### Extrait choisi
┌──
Les Céfrans parlent aux Français, de Boris Seguin & Frédéric Teillard
Seuil Point Virgule, 1996, 230 p, 6 €.
mardi 1er mai 2007
« La curiosité linguistique est-elle une expression de la curiosité sexuelle ? » (p.132). Cette « chronique de la langue des cités », passionnante même dix ans après, a le mérite de montrer que, quand on laisse s’exprimer les élèves, même à 11 ou 12 ans, ils expriment une saine curiosité de tout ce qui relève de la sexualité. Curiosité que la plupart des adultes considèrent comme de l’huile bouillante… Dix ans avant Entre les murs, de François Bégaudeau, Les Céfrans parlent aux Français est aussi un formidable témoignage sur les splendeurs et les misères de l’enseignement en milieu populaire.
└──
### Énoncé de la tâche
Reproduisez à l'identique tout le passage de l'extrait choisi qui va de « mardi 1er mai » jusqu'à « en milieu populaire. » inclus.

### Enregistrements extraits
┌──
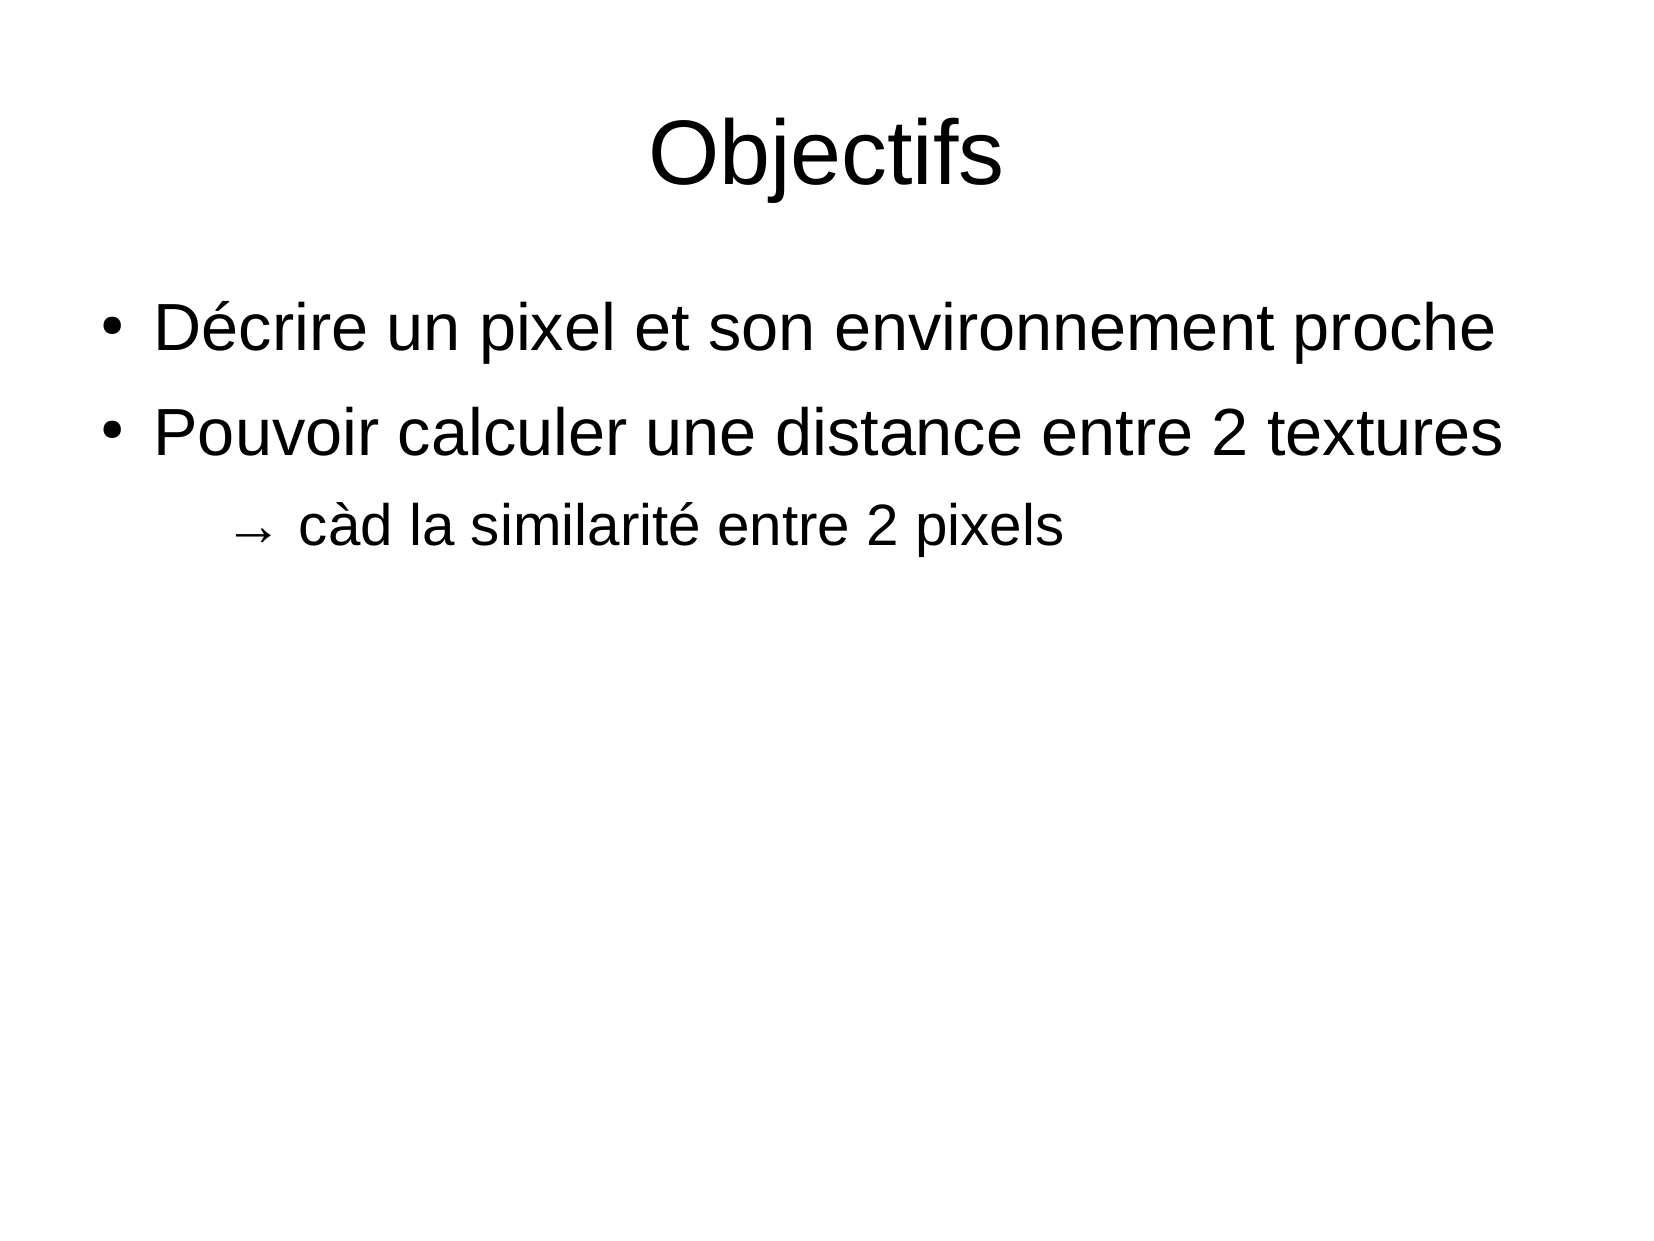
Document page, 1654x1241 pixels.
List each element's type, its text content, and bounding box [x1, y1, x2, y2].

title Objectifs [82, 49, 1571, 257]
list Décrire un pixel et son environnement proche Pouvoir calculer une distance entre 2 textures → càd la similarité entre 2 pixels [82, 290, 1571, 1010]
└──
┌──
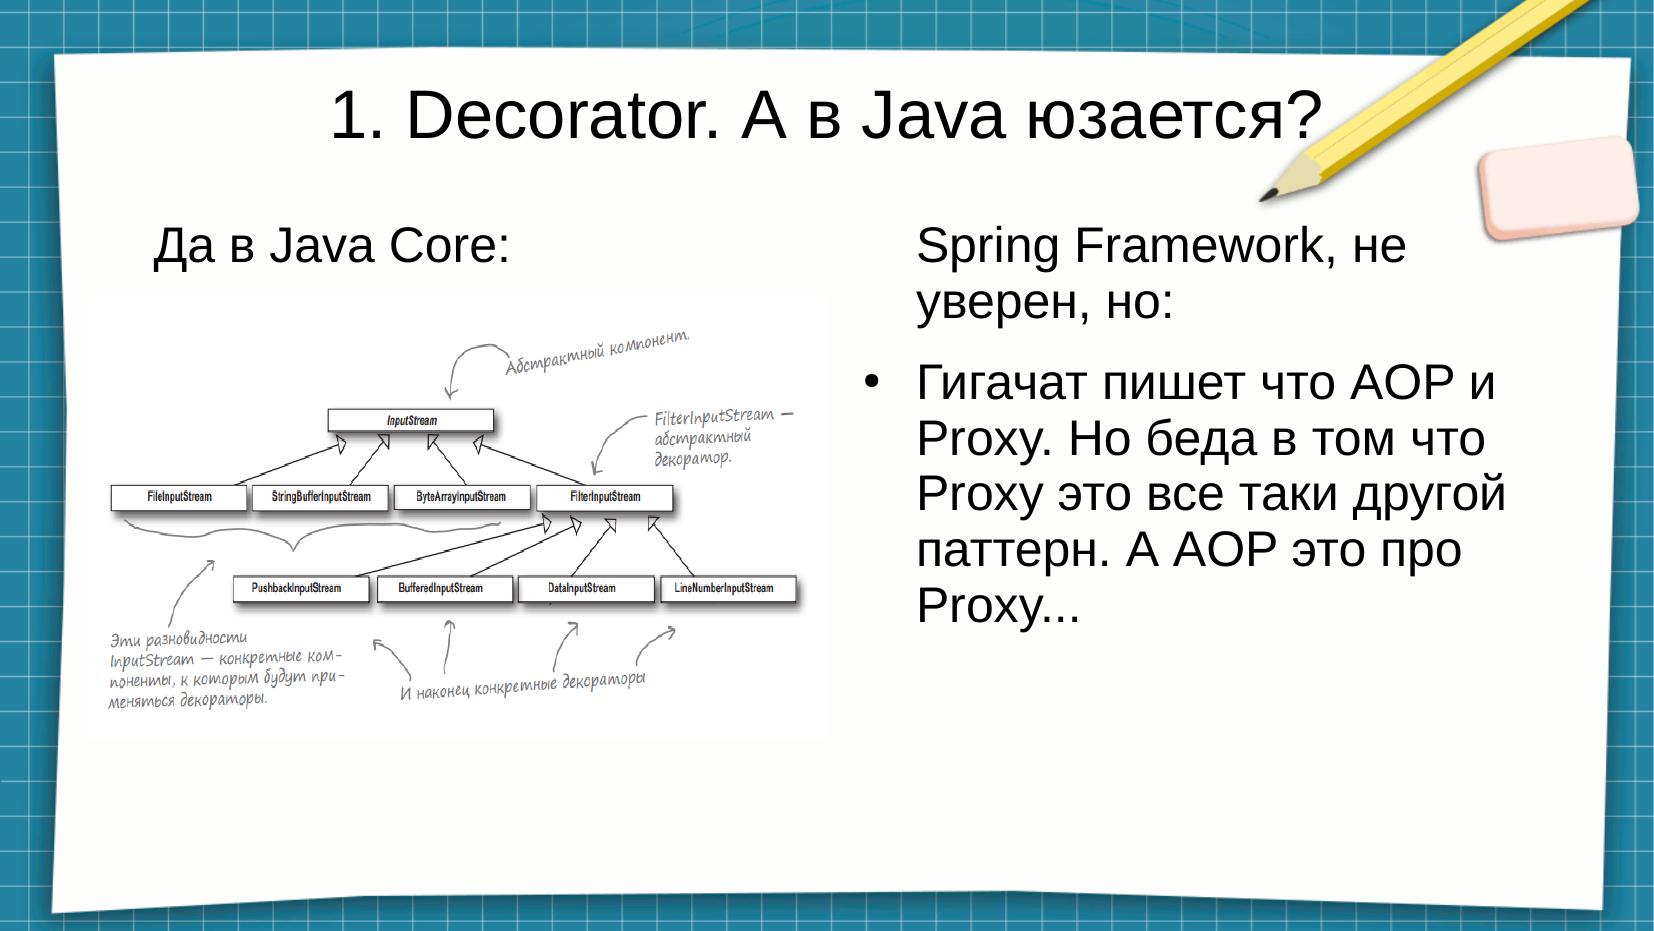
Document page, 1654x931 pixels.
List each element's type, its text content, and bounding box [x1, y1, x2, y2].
└──
### Réponse attendue
mardi 1er mai 2007
« La curiosité linguistique est-elle une expression de la curiosité sexuelle ? » (p.132). Cette « chronique de la langue des cités », passionnante même dix ans après, a le mérite de montrer que, quand on laisse s’exprimer les élèves, même à 11 ou 12 ans, ils expriment une saine curiosité de tout ce qui relève de la sexualité. Curiosité que la plupart des adultes considèrent comme de l’huile bouillante… Dix ans avant Entre les murs, de François Bégaudeau, Les Céfrans parlent aux Français est aussi un formidable témoignage sur les splendeurs et les misères de l’enseignement en milieu populaire.